The best hotel in Manchester is the Holiday Inn on Elm and Granite. It’s not a great hotel, but it’s been full for weeks, since the press and campaigns book there early so as to not wind up in the many less desirable lodgings around town. On the ground floor is JD’s Tavern, the bar and restaurant that is the closest thing to a primary power hangout in New Hampshire. On any given night these days, the place is filled with writers, correspondents, TV producers, campaign strategists, press secretaries, and floating among them are the luminaries: George Stephanopolous, Chris Mathews, Peter Jennings, and my favorite sighting, Garry Trudeau.
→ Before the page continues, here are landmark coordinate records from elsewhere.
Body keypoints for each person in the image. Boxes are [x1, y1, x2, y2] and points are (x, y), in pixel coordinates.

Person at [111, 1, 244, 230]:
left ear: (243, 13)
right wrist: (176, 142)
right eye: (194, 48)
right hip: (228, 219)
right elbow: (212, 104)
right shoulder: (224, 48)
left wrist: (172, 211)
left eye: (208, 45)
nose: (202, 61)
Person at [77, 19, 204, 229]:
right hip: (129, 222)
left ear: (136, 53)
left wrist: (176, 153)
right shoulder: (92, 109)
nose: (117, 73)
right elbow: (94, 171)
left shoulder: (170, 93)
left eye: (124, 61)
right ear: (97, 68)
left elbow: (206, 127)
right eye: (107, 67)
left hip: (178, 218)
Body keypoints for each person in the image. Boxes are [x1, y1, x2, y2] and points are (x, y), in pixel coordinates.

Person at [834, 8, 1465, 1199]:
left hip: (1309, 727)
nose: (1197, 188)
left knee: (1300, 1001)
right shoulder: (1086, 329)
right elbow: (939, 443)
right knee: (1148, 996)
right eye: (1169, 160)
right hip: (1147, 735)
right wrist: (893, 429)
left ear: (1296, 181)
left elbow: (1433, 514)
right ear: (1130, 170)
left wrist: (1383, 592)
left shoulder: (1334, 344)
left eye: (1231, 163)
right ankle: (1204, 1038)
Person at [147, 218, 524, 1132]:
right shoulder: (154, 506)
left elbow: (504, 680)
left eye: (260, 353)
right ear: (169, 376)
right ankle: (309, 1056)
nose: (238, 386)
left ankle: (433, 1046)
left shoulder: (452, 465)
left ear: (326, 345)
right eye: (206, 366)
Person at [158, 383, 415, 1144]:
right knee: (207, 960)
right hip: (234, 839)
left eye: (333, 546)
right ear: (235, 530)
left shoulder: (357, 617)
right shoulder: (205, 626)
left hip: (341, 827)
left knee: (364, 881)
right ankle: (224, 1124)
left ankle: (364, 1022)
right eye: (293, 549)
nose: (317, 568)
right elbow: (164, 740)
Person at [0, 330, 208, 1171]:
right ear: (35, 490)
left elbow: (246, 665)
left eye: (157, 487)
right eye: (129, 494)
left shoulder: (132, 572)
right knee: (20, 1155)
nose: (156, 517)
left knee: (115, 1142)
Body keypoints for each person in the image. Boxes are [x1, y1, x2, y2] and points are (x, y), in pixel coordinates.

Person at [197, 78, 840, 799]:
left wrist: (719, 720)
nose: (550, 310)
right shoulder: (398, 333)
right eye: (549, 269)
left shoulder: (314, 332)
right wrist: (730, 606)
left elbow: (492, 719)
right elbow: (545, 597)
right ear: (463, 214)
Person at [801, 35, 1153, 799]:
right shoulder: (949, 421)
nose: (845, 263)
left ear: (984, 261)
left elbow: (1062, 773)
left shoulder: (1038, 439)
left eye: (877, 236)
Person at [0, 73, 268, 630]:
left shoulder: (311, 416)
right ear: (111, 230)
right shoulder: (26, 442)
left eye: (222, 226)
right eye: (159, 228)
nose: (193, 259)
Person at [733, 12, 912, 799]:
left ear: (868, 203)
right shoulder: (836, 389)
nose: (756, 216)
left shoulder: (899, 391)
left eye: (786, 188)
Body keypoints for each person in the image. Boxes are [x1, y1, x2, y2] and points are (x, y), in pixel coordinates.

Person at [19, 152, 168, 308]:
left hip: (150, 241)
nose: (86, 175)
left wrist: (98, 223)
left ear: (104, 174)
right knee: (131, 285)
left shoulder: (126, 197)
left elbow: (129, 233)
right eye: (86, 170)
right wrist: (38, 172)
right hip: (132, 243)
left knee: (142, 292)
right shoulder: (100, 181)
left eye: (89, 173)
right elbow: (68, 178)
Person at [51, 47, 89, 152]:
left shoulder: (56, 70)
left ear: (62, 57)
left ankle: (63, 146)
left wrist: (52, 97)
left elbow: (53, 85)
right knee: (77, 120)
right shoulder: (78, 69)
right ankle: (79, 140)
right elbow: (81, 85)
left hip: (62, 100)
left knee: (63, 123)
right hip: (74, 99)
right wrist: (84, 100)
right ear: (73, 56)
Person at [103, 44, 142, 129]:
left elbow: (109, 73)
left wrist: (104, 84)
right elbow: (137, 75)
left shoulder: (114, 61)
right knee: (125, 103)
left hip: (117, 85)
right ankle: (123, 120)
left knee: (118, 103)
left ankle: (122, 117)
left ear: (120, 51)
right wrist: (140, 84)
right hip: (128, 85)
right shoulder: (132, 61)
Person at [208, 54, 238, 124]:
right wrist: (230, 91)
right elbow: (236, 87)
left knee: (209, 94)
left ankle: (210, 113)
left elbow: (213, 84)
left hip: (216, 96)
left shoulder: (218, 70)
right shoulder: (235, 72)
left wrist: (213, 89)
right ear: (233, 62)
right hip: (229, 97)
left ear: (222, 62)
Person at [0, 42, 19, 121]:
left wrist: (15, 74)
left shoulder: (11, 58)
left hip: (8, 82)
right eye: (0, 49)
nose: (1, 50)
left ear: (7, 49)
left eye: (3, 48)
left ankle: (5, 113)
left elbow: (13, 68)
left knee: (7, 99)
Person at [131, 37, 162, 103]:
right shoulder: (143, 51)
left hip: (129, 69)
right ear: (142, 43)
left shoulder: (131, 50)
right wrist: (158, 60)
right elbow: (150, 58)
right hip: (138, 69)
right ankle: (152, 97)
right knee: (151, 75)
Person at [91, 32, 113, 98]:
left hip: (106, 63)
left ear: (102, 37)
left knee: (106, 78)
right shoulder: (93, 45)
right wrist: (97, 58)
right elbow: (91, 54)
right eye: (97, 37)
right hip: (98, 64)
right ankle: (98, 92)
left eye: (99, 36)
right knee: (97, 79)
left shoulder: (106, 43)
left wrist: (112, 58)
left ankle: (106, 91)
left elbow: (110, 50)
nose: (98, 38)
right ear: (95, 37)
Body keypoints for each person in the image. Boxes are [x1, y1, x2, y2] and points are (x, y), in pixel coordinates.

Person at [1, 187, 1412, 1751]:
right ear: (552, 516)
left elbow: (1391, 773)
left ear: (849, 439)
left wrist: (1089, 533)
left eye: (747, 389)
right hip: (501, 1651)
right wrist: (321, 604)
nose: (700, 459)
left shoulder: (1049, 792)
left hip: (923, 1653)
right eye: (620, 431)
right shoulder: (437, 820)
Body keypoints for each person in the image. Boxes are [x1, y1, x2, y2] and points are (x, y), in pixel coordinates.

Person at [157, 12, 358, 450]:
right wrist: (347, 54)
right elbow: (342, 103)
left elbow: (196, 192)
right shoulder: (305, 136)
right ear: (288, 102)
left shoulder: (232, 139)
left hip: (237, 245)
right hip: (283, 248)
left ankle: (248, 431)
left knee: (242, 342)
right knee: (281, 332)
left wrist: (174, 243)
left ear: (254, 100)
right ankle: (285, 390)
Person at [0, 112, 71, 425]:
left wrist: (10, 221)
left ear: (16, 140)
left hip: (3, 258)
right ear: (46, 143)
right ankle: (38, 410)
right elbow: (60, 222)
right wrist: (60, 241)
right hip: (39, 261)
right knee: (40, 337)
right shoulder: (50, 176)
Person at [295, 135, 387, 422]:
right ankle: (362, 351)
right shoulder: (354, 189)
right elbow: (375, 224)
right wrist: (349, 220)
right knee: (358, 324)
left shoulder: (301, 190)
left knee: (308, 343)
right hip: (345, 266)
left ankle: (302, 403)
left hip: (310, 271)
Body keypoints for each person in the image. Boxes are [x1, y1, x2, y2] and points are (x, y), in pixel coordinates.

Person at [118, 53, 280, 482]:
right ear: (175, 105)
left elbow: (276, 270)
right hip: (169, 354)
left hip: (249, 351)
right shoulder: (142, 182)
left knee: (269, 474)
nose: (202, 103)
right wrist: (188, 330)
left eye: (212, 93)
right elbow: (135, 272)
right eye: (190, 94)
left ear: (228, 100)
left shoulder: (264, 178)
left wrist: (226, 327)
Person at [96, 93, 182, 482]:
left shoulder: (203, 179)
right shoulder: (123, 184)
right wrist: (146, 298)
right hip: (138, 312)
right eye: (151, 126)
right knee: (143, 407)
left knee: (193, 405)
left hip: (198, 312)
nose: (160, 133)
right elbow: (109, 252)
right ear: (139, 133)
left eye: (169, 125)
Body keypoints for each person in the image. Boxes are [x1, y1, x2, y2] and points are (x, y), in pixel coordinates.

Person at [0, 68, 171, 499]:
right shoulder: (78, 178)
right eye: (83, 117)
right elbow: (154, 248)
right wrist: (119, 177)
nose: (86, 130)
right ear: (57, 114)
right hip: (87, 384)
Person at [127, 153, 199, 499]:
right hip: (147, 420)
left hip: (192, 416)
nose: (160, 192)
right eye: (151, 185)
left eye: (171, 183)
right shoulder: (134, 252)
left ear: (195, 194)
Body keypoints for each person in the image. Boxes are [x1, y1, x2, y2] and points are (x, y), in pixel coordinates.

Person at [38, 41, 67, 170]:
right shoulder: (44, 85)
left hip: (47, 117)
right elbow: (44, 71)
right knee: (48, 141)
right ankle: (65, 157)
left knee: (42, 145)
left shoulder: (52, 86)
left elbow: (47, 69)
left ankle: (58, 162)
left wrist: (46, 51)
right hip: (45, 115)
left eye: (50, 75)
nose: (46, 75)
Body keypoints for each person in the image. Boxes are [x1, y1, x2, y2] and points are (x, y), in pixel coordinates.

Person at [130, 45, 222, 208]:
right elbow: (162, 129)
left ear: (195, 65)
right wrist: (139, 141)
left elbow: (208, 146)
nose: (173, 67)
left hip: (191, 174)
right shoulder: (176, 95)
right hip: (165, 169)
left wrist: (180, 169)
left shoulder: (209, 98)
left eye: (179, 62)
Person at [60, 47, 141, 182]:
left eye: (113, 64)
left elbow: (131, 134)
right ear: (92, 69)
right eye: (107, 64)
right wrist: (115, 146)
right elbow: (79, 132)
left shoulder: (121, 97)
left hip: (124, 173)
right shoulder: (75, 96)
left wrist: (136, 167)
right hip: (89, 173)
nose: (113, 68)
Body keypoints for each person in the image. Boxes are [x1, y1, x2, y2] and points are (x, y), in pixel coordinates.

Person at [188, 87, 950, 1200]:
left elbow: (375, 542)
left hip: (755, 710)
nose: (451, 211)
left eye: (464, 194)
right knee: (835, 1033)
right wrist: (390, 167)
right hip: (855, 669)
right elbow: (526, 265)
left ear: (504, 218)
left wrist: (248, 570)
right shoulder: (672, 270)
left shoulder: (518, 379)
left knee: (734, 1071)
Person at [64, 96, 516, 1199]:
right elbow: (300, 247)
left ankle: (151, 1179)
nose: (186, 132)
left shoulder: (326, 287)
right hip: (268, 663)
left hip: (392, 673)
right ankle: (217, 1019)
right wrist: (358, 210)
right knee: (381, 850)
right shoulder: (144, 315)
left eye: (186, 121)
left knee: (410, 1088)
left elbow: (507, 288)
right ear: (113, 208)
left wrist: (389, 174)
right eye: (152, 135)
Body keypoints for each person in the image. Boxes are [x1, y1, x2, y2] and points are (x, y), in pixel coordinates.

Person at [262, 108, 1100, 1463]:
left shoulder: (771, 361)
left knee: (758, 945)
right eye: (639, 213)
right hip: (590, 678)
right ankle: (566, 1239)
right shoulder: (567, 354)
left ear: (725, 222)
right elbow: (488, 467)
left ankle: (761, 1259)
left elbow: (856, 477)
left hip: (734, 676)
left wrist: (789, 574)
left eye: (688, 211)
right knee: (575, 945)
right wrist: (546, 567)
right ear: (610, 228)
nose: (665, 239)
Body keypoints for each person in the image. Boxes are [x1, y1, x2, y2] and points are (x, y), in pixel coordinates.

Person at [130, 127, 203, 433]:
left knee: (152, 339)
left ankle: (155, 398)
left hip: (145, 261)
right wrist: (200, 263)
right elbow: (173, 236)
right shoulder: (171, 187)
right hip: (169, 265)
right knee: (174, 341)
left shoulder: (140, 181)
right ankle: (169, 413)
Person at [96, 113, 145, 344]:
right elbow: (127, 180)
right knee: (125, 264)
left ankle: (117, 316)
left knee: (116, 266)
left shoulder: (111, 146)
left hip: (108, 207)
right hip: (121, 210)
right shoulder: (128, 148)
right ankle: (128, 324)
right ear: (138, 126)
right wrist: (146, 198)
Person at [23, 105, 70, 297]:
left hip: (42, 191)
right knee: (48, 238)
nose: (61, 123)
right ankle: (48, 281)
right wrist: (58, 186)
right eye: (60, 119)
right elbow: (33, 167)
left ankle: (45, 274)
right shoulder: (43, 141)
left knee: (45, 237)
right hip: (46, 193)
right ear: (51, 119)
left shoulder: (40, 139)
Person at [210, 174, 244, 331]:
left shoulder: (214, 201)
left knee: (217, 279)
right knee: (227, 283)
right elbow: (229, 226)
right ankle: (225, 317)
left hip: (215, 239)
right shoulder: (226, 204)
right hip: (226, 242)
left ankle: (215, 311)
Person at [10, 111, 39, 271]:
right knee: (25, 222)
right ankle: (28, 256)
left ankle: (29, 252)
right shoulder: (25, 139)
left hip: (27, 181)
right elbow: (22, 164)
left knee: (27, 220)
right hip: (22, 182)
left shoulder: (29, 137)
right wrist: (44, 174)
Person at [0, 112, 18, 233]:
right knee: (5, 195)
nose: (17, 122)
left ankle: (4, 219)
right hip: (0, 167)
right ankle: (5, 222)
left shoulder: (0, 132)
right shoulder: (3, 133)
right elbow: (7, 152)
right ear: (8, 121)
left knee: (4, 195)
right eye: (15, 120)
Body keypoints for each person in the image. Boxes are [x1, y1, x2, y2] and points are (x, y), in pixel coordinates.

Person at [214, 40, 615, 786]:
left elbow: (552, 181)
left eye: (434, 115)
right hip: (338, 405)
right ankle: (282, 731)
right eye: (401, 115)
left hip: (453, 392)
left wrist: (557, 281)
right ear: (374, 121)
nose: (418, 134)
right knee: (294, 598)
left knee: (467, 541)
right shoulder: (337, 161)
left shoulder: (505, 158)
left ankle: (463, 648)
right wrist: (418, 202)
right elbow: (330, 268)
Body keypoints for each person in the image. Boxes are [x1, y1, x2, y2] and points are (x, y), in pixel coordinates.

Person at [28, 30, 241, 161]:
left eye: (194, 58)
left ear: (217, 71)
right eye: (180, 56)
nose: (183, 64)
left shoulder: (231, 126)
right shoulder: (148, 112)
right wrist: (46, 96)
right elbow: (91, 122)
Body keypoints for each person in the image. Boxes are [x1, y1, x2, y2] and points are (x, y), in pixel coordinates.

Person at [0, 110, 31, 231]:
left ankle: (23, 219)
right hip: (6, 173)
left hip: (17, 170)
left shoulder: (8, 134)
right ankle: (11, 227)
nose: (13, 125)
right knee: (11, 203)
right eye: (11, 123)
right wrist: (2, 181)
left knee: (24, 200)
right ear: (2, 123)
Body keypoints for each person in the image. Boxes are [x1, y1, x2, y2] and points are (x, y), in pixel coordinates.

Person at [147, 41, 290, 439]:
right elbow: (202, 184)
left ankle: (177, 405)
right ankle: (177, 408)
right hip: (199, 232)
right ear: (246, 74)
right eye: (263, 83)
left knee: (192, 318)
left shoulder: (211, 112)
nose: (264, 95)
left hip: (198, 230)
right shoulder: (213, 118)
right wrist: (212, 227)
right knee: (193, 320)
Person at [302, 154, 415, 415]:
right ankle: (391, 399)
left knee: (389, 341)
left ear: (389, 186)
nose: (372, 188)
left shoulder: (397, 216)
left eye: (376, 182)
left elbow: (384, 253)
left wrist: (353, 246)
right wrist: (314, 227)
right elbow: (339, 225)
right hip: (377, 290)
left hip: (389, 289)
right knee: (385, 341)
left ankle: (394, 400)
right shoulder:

Monday night, JD’s was packed, more so than usual because it was the day before the primaries, and the race was getting tight. “These are our predictions,” said Scott Beale, a longtime volunteer with Rock the Vote, who had dispatched a delegation to New Hampshire four days ago. Beale handed me a beer coaster with some very precise numbers on it: Kerry — 30.3; Dean — 27.7; Edwards — 16.7; Clark — 13.4; Lieberman — 8.3; Kucinich — 1.4. The volunteers foresaw a surprise Dean run and were hoping for Edwards to do better than he had been polling the day before, especially since they were still stoked from an Edwards shoutout for Rock the Vote at the Palace earlier that night. “Why the decimal points?” I asked Holly Teresi, who was sitting next to me. Teresi is the communications director for the Youth Vote Coalition, of which Rock the Vote is a member. She handed me another beer coaster with a set of predictions from all five people at the coalition’s booth, with a column at the side that was averaged by row to get an aggregate prediction. Impressive. “We’re Ivy League,” said Teresi.